- [Exercise requirements] Output every one of the rows below, word for word and in the same order.

- [Stored data]
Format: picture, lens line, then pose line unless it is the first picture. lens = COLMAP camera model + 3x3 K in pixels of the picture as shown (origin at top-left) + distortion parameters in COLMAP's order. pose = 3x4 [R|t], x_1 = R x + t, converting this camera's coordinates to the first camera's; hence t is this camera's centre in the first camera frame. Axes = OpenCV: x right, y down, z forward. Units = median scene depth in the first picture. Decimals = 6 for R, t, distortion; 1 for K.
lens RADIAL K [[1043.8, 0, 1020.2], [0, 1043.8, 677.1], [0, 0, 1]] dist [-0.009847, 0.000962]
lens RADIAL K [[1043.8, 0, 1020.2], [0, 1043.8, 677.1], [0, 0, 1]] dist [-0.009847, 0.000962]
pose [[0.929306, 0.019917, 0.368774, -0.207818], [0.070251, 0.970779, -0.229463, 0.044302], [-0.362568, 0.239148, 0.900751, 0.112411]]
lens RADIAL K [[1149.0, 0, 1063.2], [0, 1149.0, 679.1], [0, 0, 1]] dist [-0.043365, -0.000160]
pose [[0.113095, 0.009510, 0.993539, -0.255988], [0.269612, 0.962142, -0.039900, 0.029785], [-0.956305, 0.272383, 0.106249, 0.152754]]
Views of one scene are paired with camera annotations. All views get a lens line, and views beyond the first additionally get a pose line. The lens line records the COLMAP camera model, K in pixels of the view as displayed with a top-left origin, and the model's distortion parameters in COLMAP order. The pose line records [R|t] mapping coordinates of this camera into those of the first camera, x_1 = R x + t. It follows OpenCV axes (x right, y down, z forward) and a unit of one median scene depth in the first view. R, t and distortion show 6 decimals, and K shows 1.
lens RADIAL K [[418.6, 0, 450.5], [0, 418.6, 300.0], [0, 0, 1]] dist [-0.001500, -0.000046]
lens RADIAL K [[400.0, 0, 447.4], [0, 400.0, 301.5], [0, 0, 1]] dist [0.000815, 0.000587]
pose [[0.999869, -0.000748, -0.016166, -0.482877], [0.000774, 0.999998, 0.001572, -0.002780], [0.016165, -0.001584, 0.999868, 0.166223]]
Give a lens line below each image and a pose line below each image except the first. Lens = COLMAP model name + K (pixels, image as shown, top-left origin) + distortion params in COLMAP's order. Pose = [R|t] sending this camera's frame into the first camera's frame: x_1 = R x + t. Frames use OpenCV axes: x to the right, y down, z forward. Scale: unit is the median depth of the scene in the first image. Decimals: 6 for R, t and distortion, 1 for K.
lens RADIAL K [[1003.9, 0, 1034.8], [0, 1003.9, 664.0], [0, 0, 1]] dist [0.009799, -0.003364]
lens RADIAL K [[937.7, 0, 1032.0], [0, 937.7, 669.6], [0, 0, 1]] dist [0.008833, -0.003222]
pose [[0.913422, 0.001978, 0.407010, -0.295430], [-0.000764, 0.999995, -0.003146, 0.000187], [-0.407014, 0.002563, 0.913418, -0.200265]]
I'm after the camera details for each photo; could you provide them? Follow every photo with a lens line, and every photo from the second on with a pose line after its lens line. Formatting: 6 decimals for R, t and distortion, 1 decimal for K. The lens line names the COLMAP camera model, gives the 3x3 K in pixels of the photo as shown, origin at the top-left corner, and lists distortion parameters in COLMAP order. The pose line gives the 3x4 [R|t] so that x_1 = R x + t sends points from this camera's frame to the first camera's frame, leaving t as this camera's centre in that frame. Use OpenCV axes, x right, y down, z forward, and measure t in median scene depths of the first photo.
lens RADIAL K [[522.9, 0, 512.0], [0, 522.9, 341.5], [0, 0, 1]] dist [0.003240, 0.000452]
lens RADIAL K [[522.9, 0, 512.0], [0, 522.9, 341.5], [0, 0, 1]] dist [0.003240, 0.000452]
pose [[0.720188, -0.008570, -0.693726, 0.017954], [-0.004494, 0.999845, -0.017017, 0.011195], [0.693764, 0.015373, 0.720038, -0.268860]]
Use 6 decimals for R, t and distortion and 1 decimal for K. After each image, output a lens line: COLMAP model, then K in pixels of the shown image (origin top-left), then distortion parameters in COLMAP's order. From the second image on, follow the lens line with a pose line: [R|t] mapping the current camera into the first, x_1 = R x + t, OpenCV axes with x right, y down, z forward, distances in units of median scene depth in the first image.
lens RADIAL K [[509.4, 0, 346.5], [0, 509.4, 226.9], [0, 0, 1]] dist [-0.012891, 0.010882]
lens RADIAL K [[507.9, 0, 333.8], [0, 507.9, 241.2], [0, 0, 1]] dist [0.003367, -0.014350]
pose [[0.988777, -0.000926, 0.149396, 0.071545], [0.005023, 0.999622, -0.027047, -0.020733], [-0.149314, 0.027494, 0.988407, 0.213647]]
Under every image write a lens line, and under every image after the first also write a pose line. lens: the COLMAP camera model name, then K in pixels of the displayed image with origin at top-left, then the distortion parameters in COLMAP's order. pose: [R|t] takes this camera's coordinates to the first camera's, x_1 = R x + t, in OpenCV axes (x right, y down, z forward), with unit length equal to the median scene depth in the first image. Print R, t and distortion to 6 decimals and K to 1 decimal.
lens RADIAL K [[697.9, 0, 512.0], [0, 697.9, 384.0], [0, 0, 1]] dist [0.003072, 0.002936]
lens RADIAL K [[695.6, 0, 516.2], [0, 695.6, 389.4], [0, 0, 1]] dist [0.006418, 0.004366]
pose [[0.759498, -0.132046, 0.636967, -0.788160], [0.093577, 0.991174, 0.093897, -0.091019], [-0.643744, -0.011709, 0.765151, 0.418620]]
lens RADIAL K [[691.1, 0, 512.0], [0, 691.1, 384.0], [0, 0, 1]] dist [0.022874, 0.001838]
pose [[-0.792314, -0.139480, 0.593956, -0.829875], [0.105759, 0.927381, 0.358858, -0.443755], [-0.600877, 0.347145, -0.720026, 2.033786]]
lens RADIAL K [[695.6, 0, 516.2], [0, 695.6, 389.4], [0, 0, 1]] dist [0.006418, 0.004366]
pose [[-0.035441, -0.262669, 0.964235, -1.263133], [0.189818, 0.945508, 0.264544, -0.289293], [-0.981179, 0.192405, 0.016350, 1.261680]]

- [Solved exercise]
Format: picture, lens line, then pose line unless it is the first picture. lens = COLMAP camera model + 3x3 K in pixels of the picture as shown (origin at top-left) + distortion parameters in COLMAP's order. pose = 3x4 [R|t], x_1 = R x + t, converting this camera's coordinates to the first camera's; hence t is this camera's centre in the first camera frame. Axes = OpenCV: x right, y down, z forward. Units = median scene depth in the first picture. Decimals = 6 for R, t, distortion; 1 for K.
lens RADIAL K [[1043.8, 0, 1020.2], [0, 1043.8, 677.1], [0, 0, 1]] dist [-0.009847, 0.000962]
lens RADIAL K [[1043.8, 0, 1020.2], [0, 1043.8, 677.1], [0, 0, 1]] dist [-0.009847, 0.000962]
pose [[0.929306, 0.019917, 0.368774, -0.207818], [0.070251, 0.970779, -0.229463, 0.044302], [-0.362568, 0.239148, 0.900751, 0.112411]]
lens RADIAL K [[1149.0, 0, 1063.2], [0, 1149.0, 679.1], [0, 0, 1]] dist [-0.043365, -0.000160]
pose [[0.113095, 0.009510, 0.993539, -0.255988], [0.269612, 0.962142, -0.039900, 0.029785], [-0.956305, 0.272383, 0.106249, 0.152754]]
Views of one scene are paired with camera annotations. All views get a lens line, and views beyond the first additionally get a pose line. The lens line records the COLMAP camera model, K in pixels of the view as displayed with a top-left origin, and the model's distortion parameters in COLMAP order. The pose line records [R|t] mapping coordinates of this camera into those of the first camera, x_1 = R x + t. It follows OpenCV axes (x right, y down, z forward) and a unit of one median scene depth in the first view. R, t and distortion show 6 decimals, and K shows 1.
lens RADIAL K [[418.6, 0, 450.5], [0, 418.6, 300.0], [0, 0, 1]] dist [-0.001500, -0.000046]
lens RADIAL K [[400.0, 0, 447.4], [0, 400.0, 301.5], [0, 0, 1]] dist [0.000815, 0.000587]
pose [[0.999869, -0.000748, -0.016166, -0.482877], [0.000774, 0.999998, 0.001572, -0.002780], [0.016165, -0.001584, 0.999868, 0.166223]]
Give a lens line below each image and a pose line below each image except the first. Lens = COLMAP model name + K (pixels, image as shown, top-left origin) + distortion params in COLMAP's order. Pose = [R|t] sending this camera's frame into the first camera's frame: x_1 = R x + t. Frames use OpenCV axes: x to the right, y down, z forward. Scale: unit is the median depth of the scene in the first image. Decimals: 6 for R, t and distortion, 1 for K.
lens RADIAL K [[1003.9, 0, 1034.8], [0, 1003.9, 664.0], [0, 0, 1]] dist [0.009799, -0.003364]
lens RADIAL K [[937.7, 0, 1032.0], [0, 937.7, 669.6], [0, 0, 1]] dist [0.008833, -0.003222]
pose [[0.913422, 0.001978, 0.407010, -0.295430], [-0.000764, 0.999995, -0.003146, 0.000187], [-0.407014, 0.002563, 0.913418, -0.200265]]
I'm after the camera details for each photo; could you provide them? Follow every photo with a lens line, and every photo from the second on with a pose line after its lens line. Formatting: 6 decimals for R, t and distortion, 1 decimal for K. The lens line names the COLMAP camera model, gives the 3x3 K in pixels of the photo as shown, origin at the top-left corner, and lists distortion parameters in COLMAP order. The pose line gives the 3x4 [R|t] so that x_1 = R x + t sends points from this camera's frame to the first camera's frame, leaving t as this camera's centre in that frame. Use OpenCV axes, x right, y down, z forward, and measure t in median scene depths of the first photo.
lens RADIAL K [[522.9, 0, 512.0], [0, 522.9, 341.5], [0, 0, 1]] dist [0.003240, 0.000452]
lens RADIAL K [[522.9, 0, 512.0], [0, 522.9, 341.5], [0, 0, 1]] dist [0.003240, 0.000452]
pose [[0.720188, -0.008570, -0.693726, 0.017954], [-0.004494, 0.999845, -0.017017, 0.011195], [0.693764, 0.015373, 0.720038, -0.268860]]
Use 6 decimals for R, t and distortion and 1 decimal for K. After each image, output a lens line: COLMAP model, then K in pixels of the shown image (origin top-left), then distortion parameters in COLMAP's order. From the second image on, follow the lens line with a pose line: [R|t] mapping the current camera into the first, x_1 = R x + t, OpenCV axes with x right, y down, z forward, distances in units of median scene depth in the first image.
lens RADIAL K [[509.4, 0, 346.5], [0, 509.4, 226.9], [0, 0, 1]] dist [-0.012891, 0.010882]
lens RADIAL K [[507.9, 0, 333.8], [0, 507.9, 241.2], [0, 0, 1]] dist [0.003367, -0.014350]
pose [[0.988777, -0.000926, 0.149396, 0.071545], [0.005023, 0.999622, -0.027047, -0.020733], [-0.149314, 0.027494, 0.988407, 0.213647]]
Under every image write a lens line, and under every image after the first also write a pose line. lens: the COLMAP camera model name, then K in pixels of the displayed image with origin at top-left, then the distortion parameters in COLMAP's order. pose: [R|t] takes this camera's coordinates to the first camera's, x_1 = R x + t, in OpenCV axes (x right, y down, z forward), with unit length equal to the median scene depth in the first image. Print R, t and distortion to 6 decimals and K to 1 decimal.
lens RADIAL K [[697.9, 0, 512.0], [0, 697.9, 384.0], [0, 0, 1]] dist [0.003072, 0.002936]
lens RADIAL K [[695.6, 0, 516.2], [0, 695.6, 389.4], [0, 0, 1]] dist [0.006418, 0.004366]
pose [[0.759498, -0.132046, 0.636967, -0.788160], [0.093577, 0.991174, 0.093897, -0.091019], [-0.643744, -0.011709, 0.765151, 0.418620]]
lens RADIAL K [[691.1, 0, 512.0], [0, 691.1, 384.0], [0, 0, 1]] dist [0.022874, 0.001838]
pose [[-0.792314, -0.139480, 0.593956, -0.829875], [0.105759, 0.927381, 0.358858, -0.443755], [-0.600877, 0.347145, -0.720026, 2.033786]]
lens RADIAL K [[695.6, 0, 516.2], [0, 695.6, 389.4], [0, 0, 1]] dist [0.006418, 0.004366]
pose [[-0.035441, -0.262669, 0.964235, -1.263133], [0.189818, 0.945508, 0.264544, -0.289293], [-0.981179, 0.192405, 0.016350, 1.261680]]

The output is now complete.